We know that $\Delta C \approx \triangledown C \cdot \Delta v$ for small fixed $\epsilon > 0$. To
make $\Delta C < 0$ we must $\Delta v$ must be in a direction opposite of $\triangledown C$. This is
given by the definition of a dot product. The dot product is a value that represents how much two
vectors are parallel. The maximum value of a dot product is produced when two vectors are **in the
exact same direction (parallel)** and the most negative value is produced when the two vectors are
in **exactly opposite directions (antiparallel)**. So to produce the most negative value we much
choose a $\Delta v$ such that it is in the opposite direction of $\triangledown C$. We can rewrite
$\Delta v = -\eta \triangledown C$. $\eta = \frac{\epsilon}{\lVert \triangledown C \rVert}$ is
defined as such because we want the vector to be a fraction of the $\triangledown C$ that way we do
not overshoot the minimum.

### Part 2

#### Question

I explained gradient descent when $C$ is a function of two variables, and when it's a function of more than two variables. What happens when $C$ is a function of just one variable?

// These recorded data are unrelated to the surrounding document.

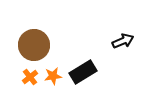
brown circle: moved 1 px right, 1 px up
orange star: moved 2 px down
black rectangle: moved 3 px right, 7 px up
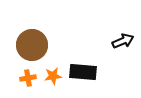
brown circle: moved 2 px left
black rectangle: rotated 36 degrees clockwise
orange cross: moved 2 px left, 1 px down; rotated 28 degrees clockwise
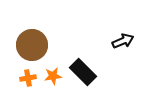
black rectangle: rotated 40 degrees clockwise
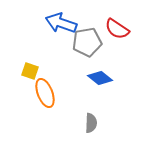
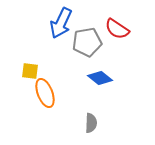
blue arrow: rotated 84 degrees counterclockwise
yellow square: rotated 12 degrees counterclockwise
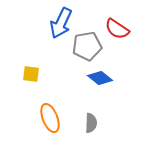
gray pentagon: moved 4 px down
yellow square: moved 1 px right, 3 px down
orange ellipse: moved 5 px right, 25 px down
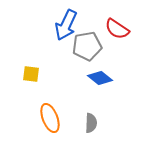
blue arrow: moved 5 px right, 2 px down
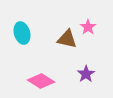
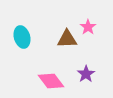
cyan ellipse: moved 4 px down
brown triangle: rotated 15 degrees counterclockwise
pink diamond: moved 10 px right; rotated 20 degrees clockwise
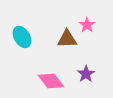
pink star: moved 1 px left, 2 px up
cyan ellipse: rotated 15 degrees counterclockwise
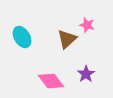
pink star: rotated 21 degrees counterclockwise
brown triangle: rotated 40 degrees counterclockwise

Can you provide a geometric interpretation of what gradient descent is doing in the one-dimensional case?

#### Solution

Please note the particular values for the graph

do not matter; it is theshape of the curve that matters.

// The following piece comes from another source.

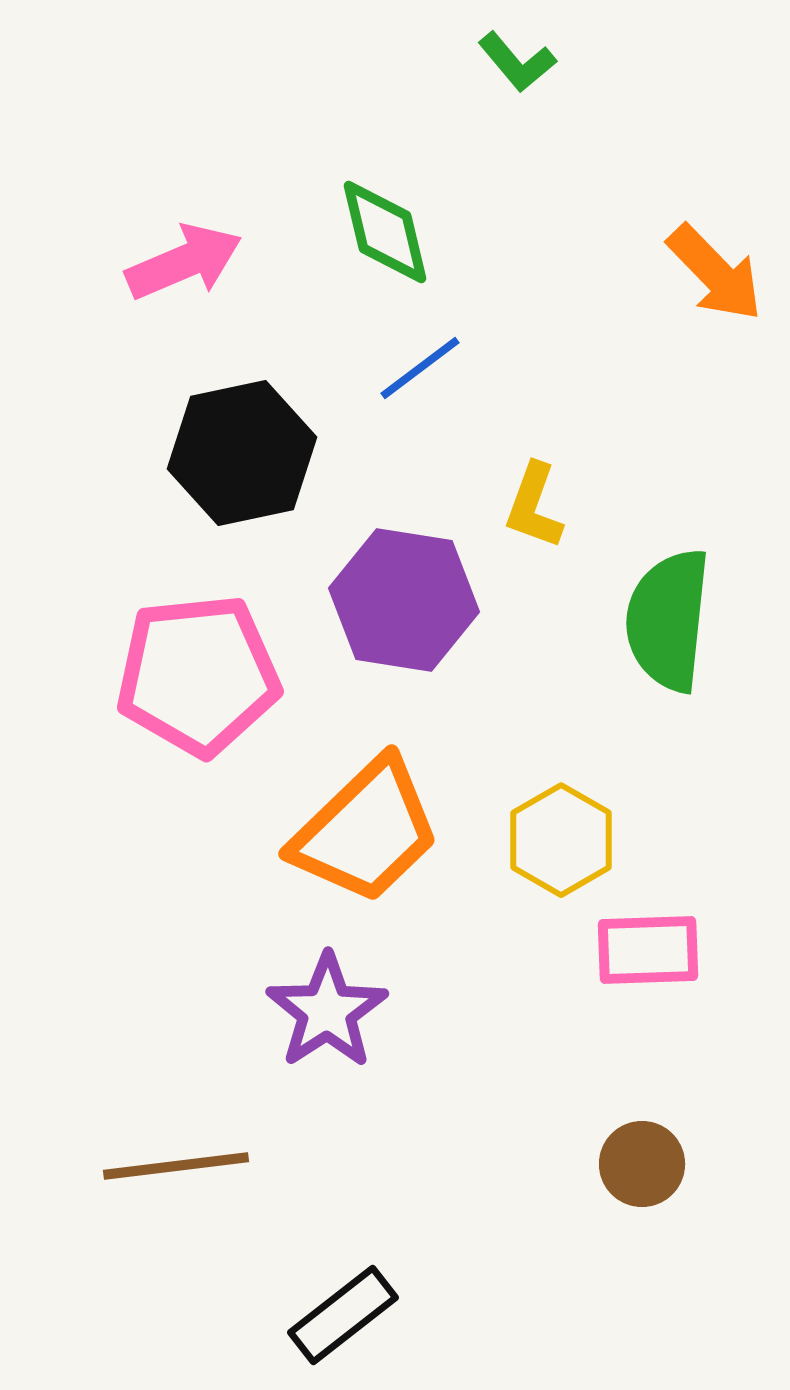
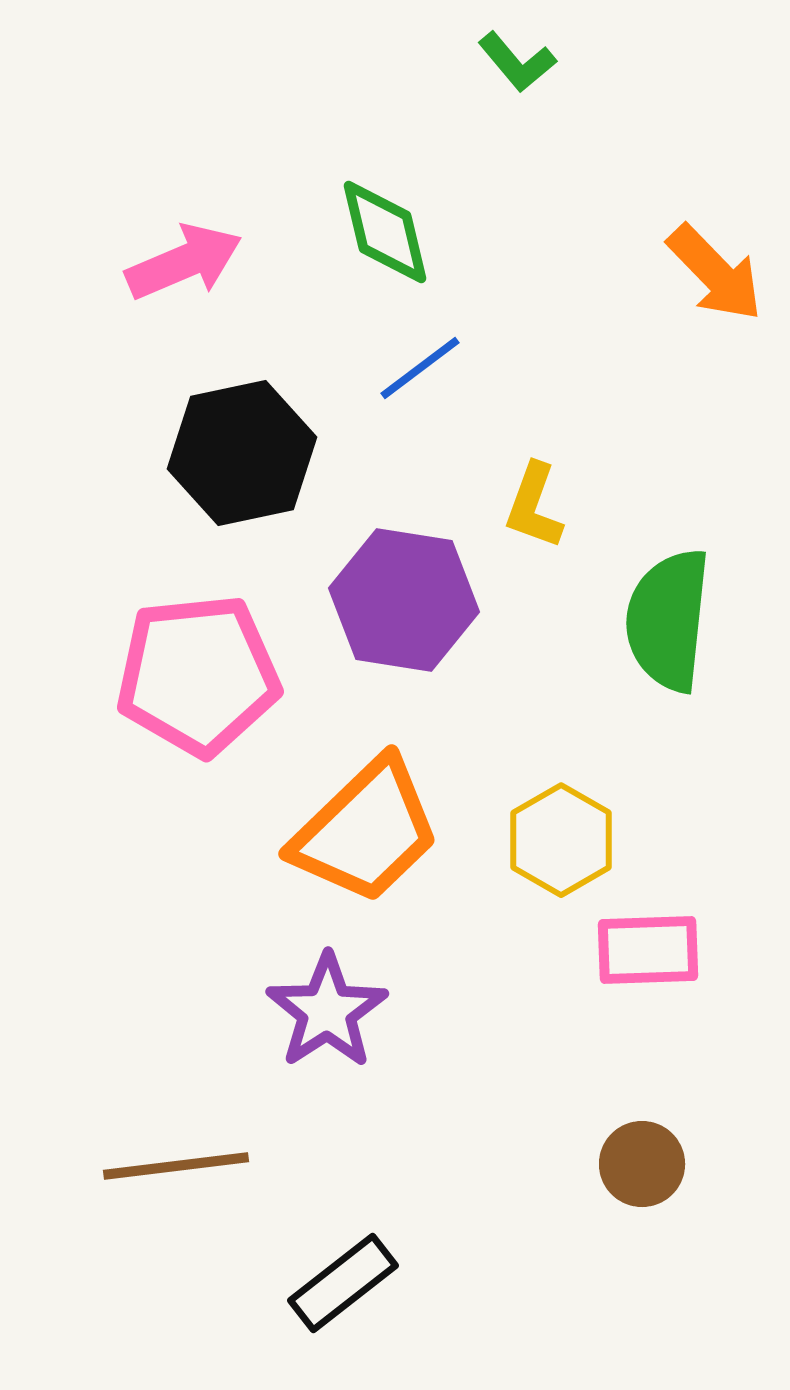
black rectangle: moved 32 px up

To minimize $C$ with a gradient descent algorithm is quite simple in a one-dimensional example. This is because $\triangledown C = C'(v)$ or in English the gradient is equal to the derivative of the function. So, looking at the image above, at point $v=-4$ the tangent line seems to have a negative slope and thus $\triangledown C = C'(v) < 0$, therefore when we move in the direction $- \eta \triangledown C$ we increase $v$ and move down the slope toward the right.

### Part 3

#### Question

An extreme version of gradient descent is to use a mini-batch size of just $1$. That is, given a training input, $x$, we update our weights and biases according to the rules $w_k \to w_k' = w_k - \eta \frac{\partial C_x}{\partial w_k}$ and $b_l \to b_l' = b_l - \eta \frac{\partial C_x}{\partial b_l}$. Then we choose another training input, and update the weights and biases again. And so on, repeatedly. This procedure is known as online, on-line, or incremental learning. In online learning, a neural network learns from just one training input at a time (just as human beings do). Name one advantage and one disadvantage of online learning, compared to stochastic gradient descent with a mini-batch size of, say, $20$.

#### Solution

##### Advantage of Online Learning

The advantage of online learning has over stochastic gradient descent is that it will be much better at tuning the biases and weights to reduce the cost function for each given training input. It will not be using the estimated gradient but will be calculating the actual gradient and thus will produce better results. But one must do the cost-benefit analysis to see whether online learning, which is much slower but accurate, produces better results faster than stochastic gradient descent, which is fast but less accurate.

##### Disadvantage of Online Learning

The major disadvantage of online learning is that it is much slower than stochastic gradient descent since you have to train the network over every single training input $x$. So if you have a large dataset, like the MNIST data set with 60,000 images, then online learning will have to calculate the partial derivative for each weight and biases for each image ($\frac{\partial C_x}{\partial w_k}$ and $\frac{\partial C_x}{\partial b_l}$ for a given $x$).

Stochastic gradient descent will only need to calculate the partial derivatives for a fraction of the data set (in this case, $20$ images) and then adjust the weights and biases simultaneously based on that mini-batch. This a heck of a lot faster than doing it one by one for 60,000 images!